You should see a directory called `dist` created with the autograder and student subdirectories and a `data.csv` file in each. You should also see an autograder zip file in the autograder directory. You should also see in the output of the `otter assign` command that the tests were run on the notebook and they succeded.

In [12]:
import pandas as pd
import random

**Question 1:** Fill in the `hailstone` function below which returns the hailstone sequence of the number `n`.

In [4]:
def hailstone(n):
    # BEGIN SOLUTION
    l = [n]
    while n != 1:
        if n % 2 == 0: n //= 2
        else: n = 3 * n + 1
        l.append(n)
    return l
    # END SOLUTION

hailstone(7)

[7, 22, 11, 34, 17, 52, 26, 13, 40, 20, 10, 5, 16, 8, 4, 2, 1]

In [5]:
assert hailstone(1) == [1]

In [6]:
assert hailstone(2) == [2, 1]

In [7]:
assert hailstone(3) == [3, 10, 5, 16, 8, 4, 2, 1]

In [8]:
# HIDDEN
assert hailstone(7) == [7, 22, 11, 34, 17, 52, 26, 13, 40, 20, 10, 5, 16, 8, 4, 2, 1]

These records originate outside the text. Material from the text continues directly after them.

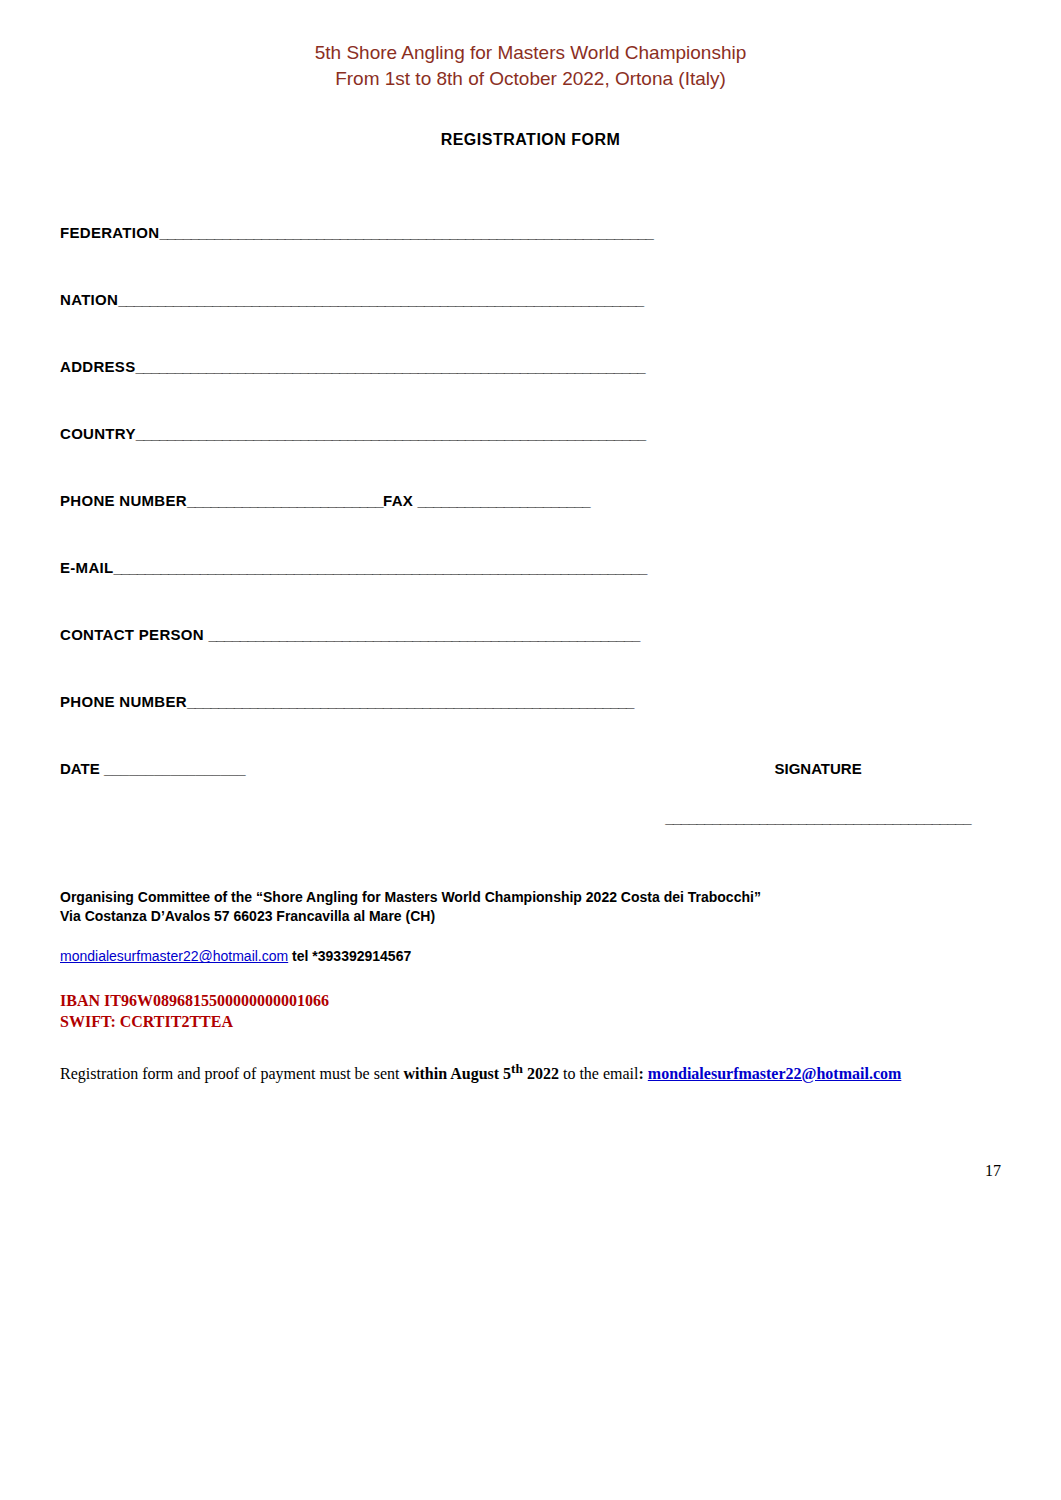5th Shore Angling for Masters World Championship
From 1st to 8th of October 2022, Ortona (Italy)
REGISTRATION FORM
FEDERATION_______________________________________________________________
NATION___________________________________________________________________
ADDRESS_________________________________________________________________
COUNTRY_________________________________________________________________
PHONE NUMBER_________________________FAX ______________________
E-MAIL____________________________________________________________________
CONTACT PERSON _______________________________________________________
PHONE NUMBER_________________________________________________________
DATE _________________
SIGNATURE _______________________________________
Organising Committee of the “Shore Angling for Masters World Championship 2022 Costa dei Trabocchi”
Via Costanza D’Avalos 57 66023 Francavilla al Mare (CH)
mondialesurfmaster22@hotmail.com tel *393392914567
IBAN IT96W0896815500000000001066
SWIFT: CCRTIT2TTEA
Registration form and proof of payment must be sent within August 5th 2022 to the email: mondialesurfmaster22@hotmail.com
17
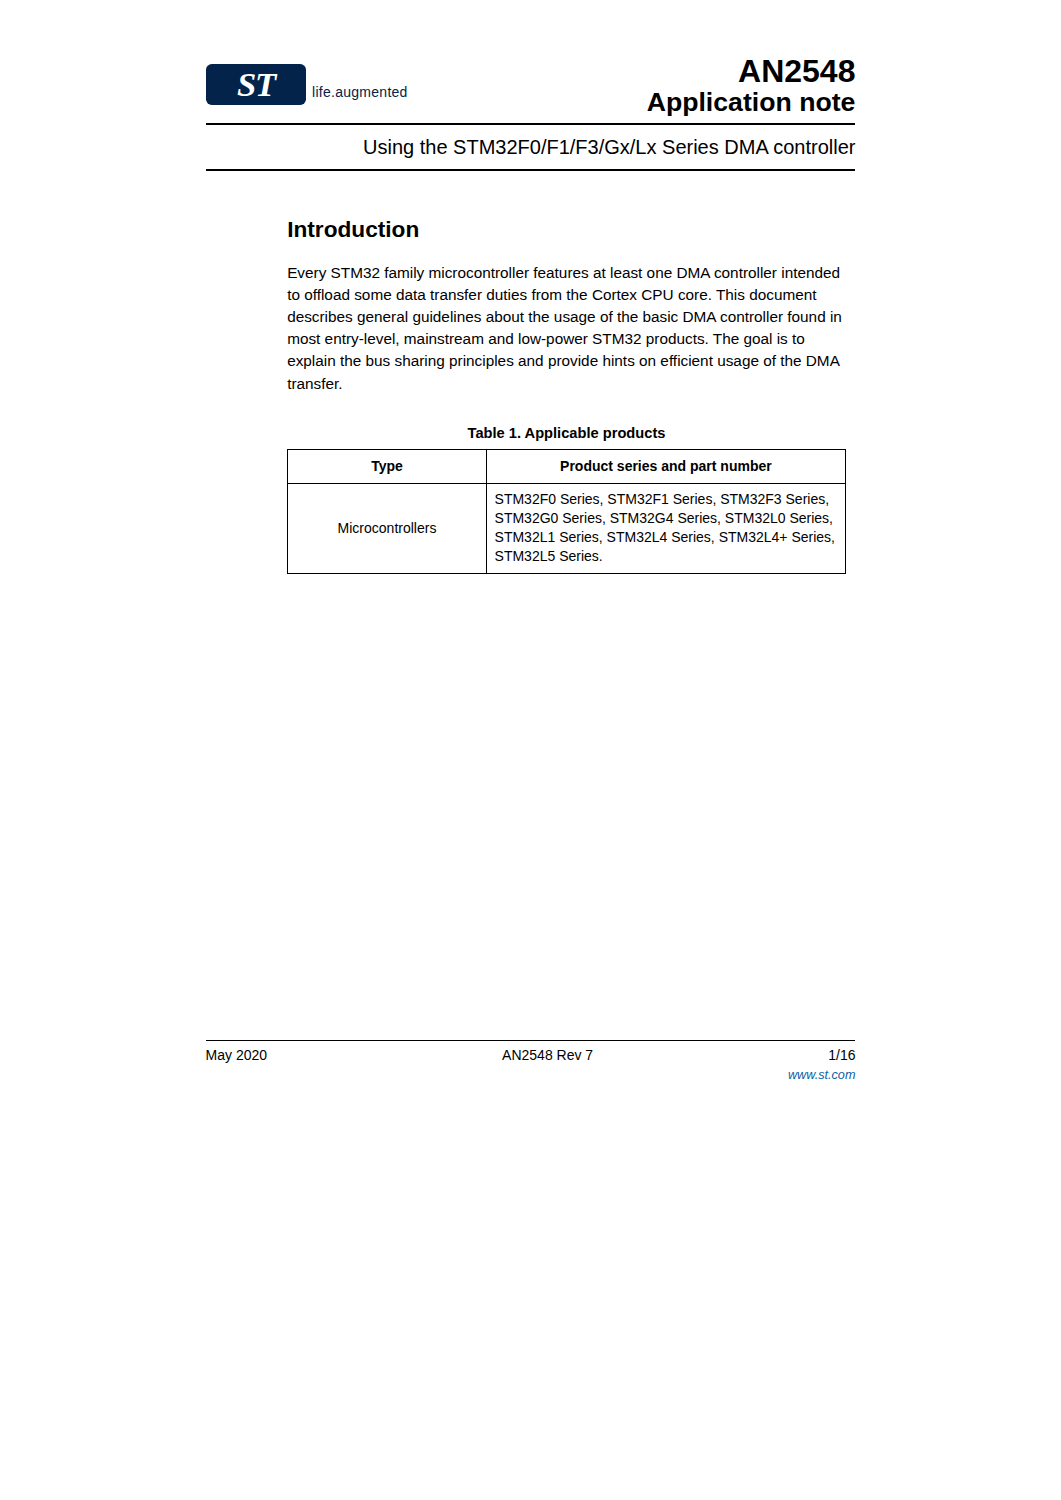ST
life.augmented
AN2548
Application note
Using the STM32F0/F1/F3/Gx/Lx Series DMA controller
Introduction
Every STM32 family microcontroller features at least one DMA controller intended to offload some data transfer duties from the Cortex CPU core. This document describes general guidelines about the usage of the basic DMA controller found in most entry-level, mainstream and low-power STM32 products. The goal is to explain the bus sharing principles and provide hints on efficient usage of the DMA transfer.
Table 1. Applicable products
| Type | Product series and part number |
| --- | --- |
| Microcontrollers | STM32F0 Series, STM32F1 Series, STM32F3 Series, STM32G0 Series, STM32G4 Series, STM32L0 Series, STM32L1 Series, STM32L4 Series, STM32L4+ Series, STM32L5 Series. |
May 2020
AN2548 Rev 7
1/16
www.st.com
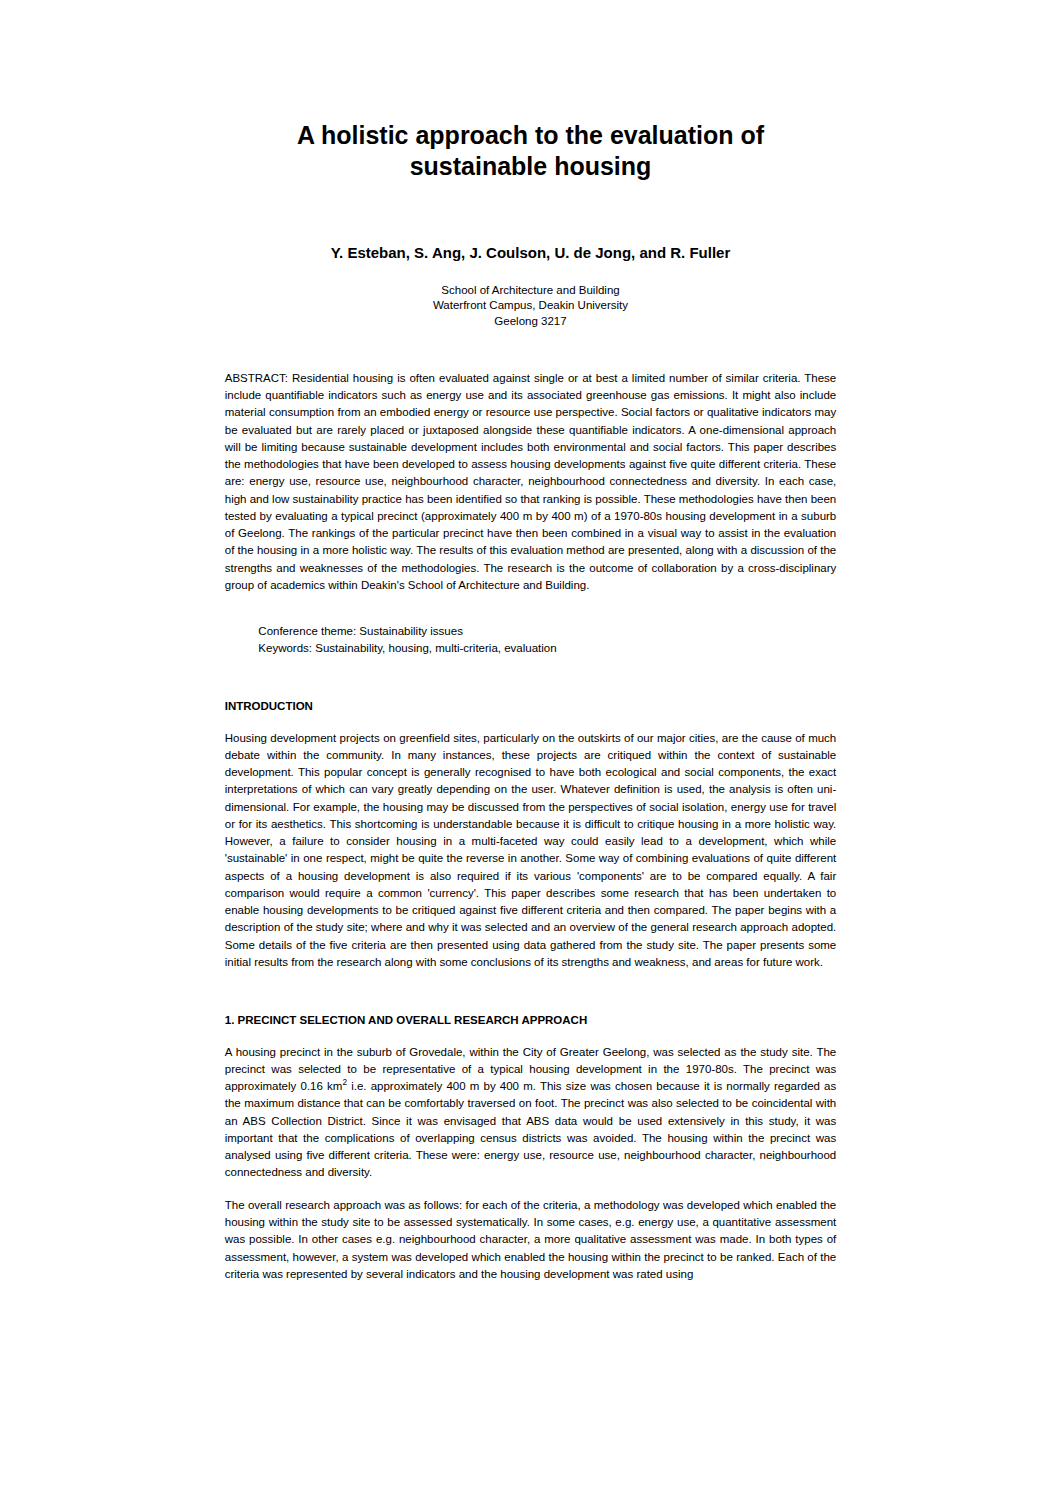A holistic approach to the evaluation of sustainable housing
Y. Esteban, S. Ang, J. Coulson, U. de Jong, and R. Fuller
School of Architecture and Building
Waterfront Campus, Deakin University
Geelong 3217
ABSTRACT: Residential housing is often evaluated against single or at best a limited number of similar criteria. These include quantifiable indicators such as energy use and its associated greenhouse gas emissions. It might also include material consumption from an embodied energy or resource use perspective. Social factors or qualitative indicators may be evaluated but are rarely placed or juxtaposed alongside these quantifiable indicators. A one-dimensional approach will be limiting because sustainable development includes both environmental and social factors. This paper describes the methodologies that have been developed to assess housing developments against five quite different criteria. These are: energy use, resource use, neighbourhood character, neighbourhood connectedness and diversity. In each case, high and low sustainability practice has been identified so that ranking is possible. These methodologies have then been tested by evaluating a typical precinct (approximately 400 m by 400 m) of a 1970-80s housing development in a suburb of Geelong. The rankings of the particular precinct have then been combined in a visual way to assist in the evaluation of the housing in a more holistic way. The results of this evaluation method are presented, along with a discussion of the strengths and weaknesses of the methodologies. The research is the outcome of collaboration by a cross-disciplinary group of academics within Deakin's School of Architecture and Building.
Conference theme: Sustainability issues
Keywords: Sustainability, housing, multi-criteria, evaluation
Introduction
Housing development projects on greenfield sites, particularly on the outskirts of our major cities, are the cause of much debate within the community. In many instances, these projects are critiqued within the context of sustainable development. This popular concept is generally recognised to have both ecological and social components, the exact interpretations of which can vary greatly depending on the user. Whatever definition is used, the analysis is often uni-dimensional. For example, the housing may be discussed from the perspectives of social isolation, energy use for travel or for its aesthetics. This shortcoming is understandable because it is difficult to critique housing in a more holistic way. However, a failure to consider housing in a multi-faceted way could easily lead to a development, which while 'sustainable' in one respect, might be quite the reverse in another. Some way of combining evaluations of quite different aspects of a housing development is also required if its various 'components' are to be compared equally. A fair comparison would require a common 'currency'. This paper describes some research that has been undertaken to enable housing developments to be critiqued against five different criteria and then compared. The paper begins with a description of the study site; where and why it was selected and an overview of the general research approach adopted. Some details of the five criteria are then presented using data gathered from the study site. The paper presents some initial results from the research along with some conclusions of its strengths and weakness, and areas for future work.
1. Precinct selection and overall research approach
A housing precinct in the suburb of Grovedale, within the City of Greater Geelong, was selected as the study site. The precinct was selected to be representative of a typical housing development in the 1970-80s. The precinct was approximately 0.16 km2 i.e. approximately 400 m by 400 m. This size was chosen because it is normally regarded as the maximum distance that can be comfortably traversed on foot. The precinct was also selected to be coincidental with an ABS Collection District. Since it was envisaged that ABS data would be used extensively in this study, it was important that the complications of overlapping census districts was avoided. The housing within the precinct was analysed using five different criteria. These were: energy use, resource use, neighbourhood character, neighbourhood connectedness and diversity.
The overall research approach was as follows: for each of the criteria, a methodology was developed which enabled the housing within the study site to be assessed systematically. In some cases, e.g. energy use, a quantitative assessment was possible. In other cases e.g. neighbourhood character, a more qualitative assessment was made. In both types of assessment, however, a system was developed which enabled the housing within the precinct to be ranked. Each of the criteria was represented by several indicators and the housing development was rated using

**Question 2.** Evaluate the integral:

$$
\int x e^x \, \mathrm dx
$$

$$
\begin{aligned}
\int x e^x \, \mathrm dx &= \texttt{YOUR MATH HERE} \\
\end{aligned}
$$

$$
\begin{aligned}
\int x e^x \, \mathrm dx &= x e^x - \int e^x \, \mathrm dx \\
&= x e^x - e^x + C \\
&= e^x (x - 1) + C \\
\end{aligned}
$$

**Question 3:** Load the data from `data.csv` and perform an A/B test to determine whether the population in condition `A` has a statistically significant difference in `val` rfom the population in condition `B`. 

In [58]:
random.seed(42) # IGNORE
df = pd.read_csv("data.csv")

def test_stat(df, cond_col):
    """
    Calculate the test state on a dataframe. Assumes that the 
    """
    return abs(df[df[cond_col] == "A"]["val"].mean() - df[df[cond_col] == "B"]["val"].mean())

observed = test_stat(df, "cond") # SOLUTION

stats = []
for _ in range(1000):
    df["shuffled_cond"] = random.sample(list(df["cond"]), df.shape[0]) # SOLUTION
    stats.append(test_stat(df, "shuffled_cond")) # SOLUTION

p_value = sum(s >= observed for s in stats) / len(stats) # SOLUTION
print(f"A/B test p-value: {p_value}")

A/B test p-value: 0.003


In [59]:
assert len(stats) == 1000

In [60]:
assert 0 <= p_value <= 1

In [61]:
# HIDDEN
import math
assert math.isclose(observed, 0.45037490465339625)

In [62]:
# HIDDEN
import math
assert math.isclose(p_value, .003)